When Walter de la Mare (1873-1956) wrote the poem “Mistletoe,” he may not have realized the longevity of his words. “Mistletoe,” which first published in 1913, remains popular today. The 14-line poem is easily found online in several Christmas poetry collections, and I have been a fan of it for several years.
Structure of the 1913 Mistletoe Poem
The English poet de la Mare combines a clever rhyme scheme with flowing lines over two verses. He writes in the first-person perspective, and, as with many of his other poems, “Mistletoe” paints a deceptively simple scene and featured ghostly imagery (if this topic intrigues you, perhaps a read of his book Eight Tales would be one to check out). If you read the lines of this Christmas poem out loud, you may notice it has a musical quality about it.
What is Walter de la Mare’s ‘Mistletoe’ About?
The first few lines offer a snapshot of the central character sitting alone in a room under the mistletoe. A reader may assume it is nighttime as there is “one last candle burning low, / All the sleepy dancers gone.” The narrator is painted as being tired and lonely.
With the background set, de la Mare then writes that “Some one came, and kissed me there.” He repeats the sentiment at the end of the poem: “Stooped in the still and shadowy air / Lips unseen – and kissed me there.” The kiss is from a stranger and the mood the poet creates is eerie.
Using lines such as “shadows lurking everywhere” and “shadowy air” conjure up feelings of mysteriousness. Sitting alone, the narrator does not see the person who lays the kiss. With only one candle burning, the room is almost totally dark. The descriptive lines create a haunting effect on the reader, as well as many questions. For instance:
- Who laid the kiss?
- Is the form who entered the room “lips unseen” a real person or a ghost?
- Is the form unseen because it is a spirit rather than human form?
These questions are good ones for readers to ask themselves given that Walter de la Mare is known for writing supernatural-themed works.
Interpretation of the Poem ‘Mistletoe’
De la Mare made good use of repetition within the poem. For example, the line “pale-green, fairy mistletoe” is repeated twice within the poem. Repetition strengthens the image of the dangling mistletoe in the reader’s mind. Using the word “fairy” as a descriptor relates to what mistletoe represented in the time period when the poem was written.

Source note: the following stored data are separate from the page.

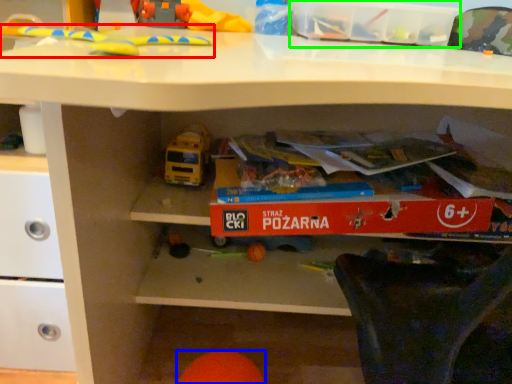
Question: Based on their relative distances, which object is nearer to toy (highlighted by a red box)? Choose from toy (highlighted by a blue box) and storage box (highlighted by a green box).

Choices:
 (A) toy
 (B) storage box

Answer: (B)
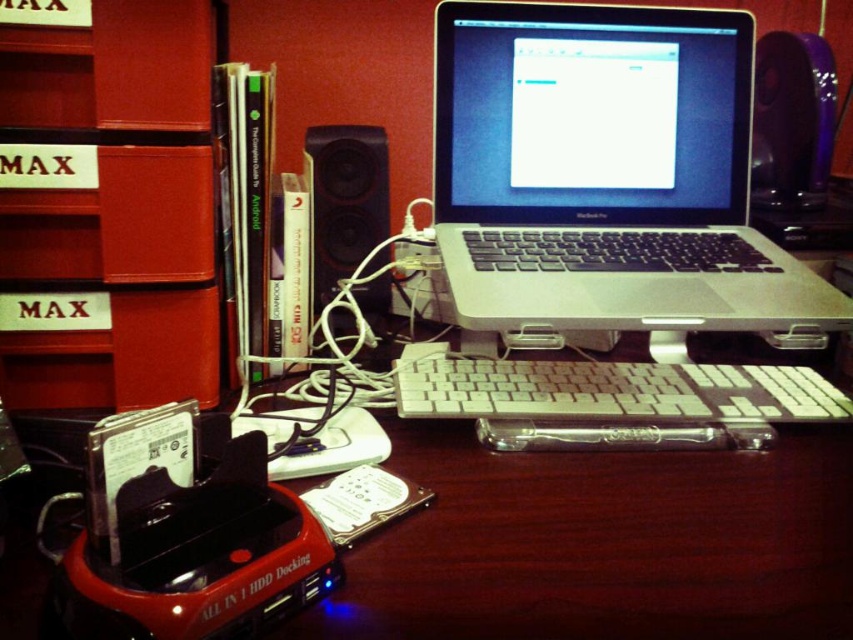
Does silver/black plastic laptop at center appear over black plastic speaker at center?

No.

Does silver/black plastic laptop at center have a lesser width compared to black plastic speaker at center?

Incorrect, silver/black plastic laptop at center's width is not less than black plastic speaker at center's.

Measure the distance between point (622,72) and camera.

Point (622,72) is 32.04 inches away from camera.

Locate an element on the screen. silver/black plastic laptop at center is located at coordinates (605, 173).

Who is more forward, [469,412] or [809,131]?

Point [469,412] is more forward.

Who is lower down, white plastic keyboard at center or purple glossy speaker at upper right?

Positioned lower is white plastic keyboard at center.

Does point (595, 362) come farther from viewer compared to point (798, 186)?

No.

This screenshot has height=640, width=853. Find the location of `white plastic keyboard at center`. white plastic keyboard at center is located at coordinates (614, 390).

Is point (700, 128) less distant than point (473, 372)?

No, it is not.

Does silver/black plastic laptop at center appear on the left side of white plastic keyboard at center?

Incorrect, silver/black plastic laptop at center is not on the left side of white plastic keyboard at center.

I want to click on silver/black plastic laptop at center, so click(605, 173).

You are a GUI agent. You are given a task and a screenshot of the screen. Output one action in this format:
    pyautogui.click(x=<x>, y=<y>)
    Task: Click on the silver/black plastic laptop at center
    
    Given the screenshot: What is the action you would take?
    pyautogui.click(x=605, y=173)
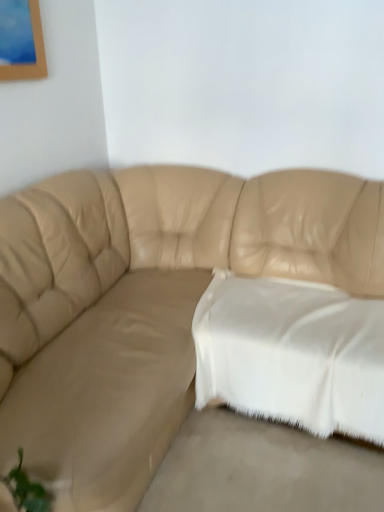
Question: From the image's perspective, is beige leather couch at lower left positioned above or below white soft fabric pillow at center?

Choices:
 (A) above
 (B) below

Answer: (B)

Question: From a real-world perspective, is beige leather couch at lower left above or below white soft fabric pillow at center?

Choices:
 (A) above
 (B) below

Answer: (B)

Question: Based on their relative distances, which object is farther from the beige leather couch at center?

Choices:
 (A) beige leather couch at lower left
 (B) white soft fabric pillow at center

Answer: (A)

Question: Which of these objects is positioned closest to the white soft fabric pillow at center?

Choices:
 (A) beige leather couch at lower left
 (B) beige leather couch at center

Answer: (A)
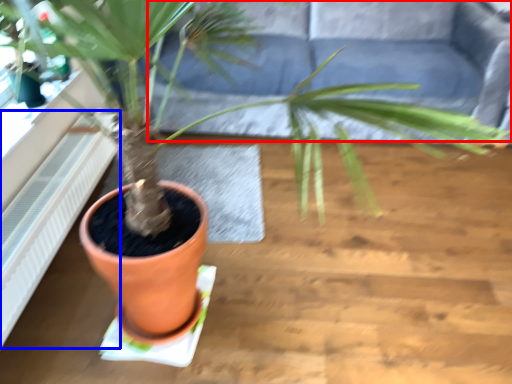
Question: Which of the following is the closest to the observer, couch (highlighted by a red box) or radiator (highlighted by a blue box)?

Choices:
 (A) couch
 (B) radiator

Answer: (B)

In the past, mistletoe was thought to bring good luck.In the first century in Britain, Druid priests cut mistletoe and then divided the branches into sprigs. They distributed the sprigs to people who hung them over doorways to protect against thunder, lightning, and other said evils.
Within this context, the mistletoe in the poem likely refers to relationships between intangible concepts such as good and evil, or good luck and bad fortune. The kiss from the stranger then would be viewed as positive given it occurred under the mistletoe. Perhaps the kiss is from an angel. Indeed the word “fairy” is repeated within the poem.
So, Walter de la Mare has created a Christmas poem with a ghostly twist. Interestingly, while his “Mistletoe” poem is fairly easy to find online, there are few interpretations of it. I wonder why that is so…
Surprising Facts about Walter de la Mare
Here are some fun facts you may not yet know about the English poet (yet):
- Walter de la Mare’s mother was a relative of the poet Robert Browning
- He was an editor and critic, in addition to writing poems and novels
- Have you heard of Walter Ramal, the author of the 1902 poetry book Songs of Childhood? It was a pseudonym used by Walter de la Mare
- He was able to support his writing with full-time once he acquired a government pension from London’s Anglo-American (Standard) Oil Company, where he had been employed as a clerk in the stats department
- Several honorary degrees were held by de la Mare from top universities such as Oxford and Cambridge
So tell me, is there a Christmas poem that you like a lot?